Bands 'stung' as WestFest leaves debts of up to €120,000 

'Galling': Rockers vent over unpaid fees

Norma Prendiville

Reporter:

Norma Prendiville

Bands 'stung' as WestFest leaves debts of up to €120,000 

Steve and Joe Wall: 'We're nice guys so we took the promoters at their word'

TOP Irish band The Stunning was one of a number of music acts owed thousands of euro following last year’s WestFest in Newcastle West.  

However, lead singer with the The Stunning, Steve Wall said they would be happy to return to Newcastle West for a gig, provided they were paid the full amount up front.

“I wouldn’t have any personal grudge against any of them,” he told the Limerick Leader.

The WestFest organisation, the limited company Knights of WestFest Ltd, went into liquidation early last month with debts of approximately €120,000.

Steve Wall, revealed this week  that the band had only received half its agreed fee of €15,000.

And, he told the Limerick Leader, it was “galling” to have been caught out. Their contract with WestFest, he explained, specified they should have been paid the full amount before their gig. However, he said, they believed what they were told, that the money would be transferred by bank draft the next day.

“They gave us their word. We didn’t want to disappoint people either,” he said. “The gear was on stage. We trusted them. We went on. We did a great gig.”

But the remaining money was not paid the following day. Nor was the money paid in the weeks and months following, despite several “assurances”.

“It's particularly galling that they knew that night there was no money to pay us,” Steve Wall said.

Had the promoters been honest and told them the full story, they might have reached some agreement, he said.

“It's also galling that all the other acts got paid but The Stunning got stung as we closed the festival and we're nice guys so we took the promoters at their word.”

However, since Monday, the Limerick Leader has learnt that while at least one band was paid its full fee,  at least two other acts were not paid at all and some acts only got part of their money.

According to sources, the organisers, in trying to deal with the situation post-festival, came to agreements with some acts on lower fees and so they do not appear as creditors.

-- AIM OF THE TASK --
Copy the article on the WestFest debts, everything from "However, since Monday, the" down to "of their money.", substituting "Tuesday" for "Monday".

-- DATA EXTRACTS --
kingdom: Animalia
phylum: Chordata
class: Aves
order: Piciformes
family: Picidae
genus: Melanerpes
---
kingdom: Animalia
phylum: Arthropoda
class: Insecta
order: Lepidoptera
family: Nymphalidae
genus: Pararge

-- REPLY --
However, since Tuesday, the Limerick Leader has learnt that while at least one band was paid its full fee,  at least two other acts were not paid at all and some acts only got part of their money.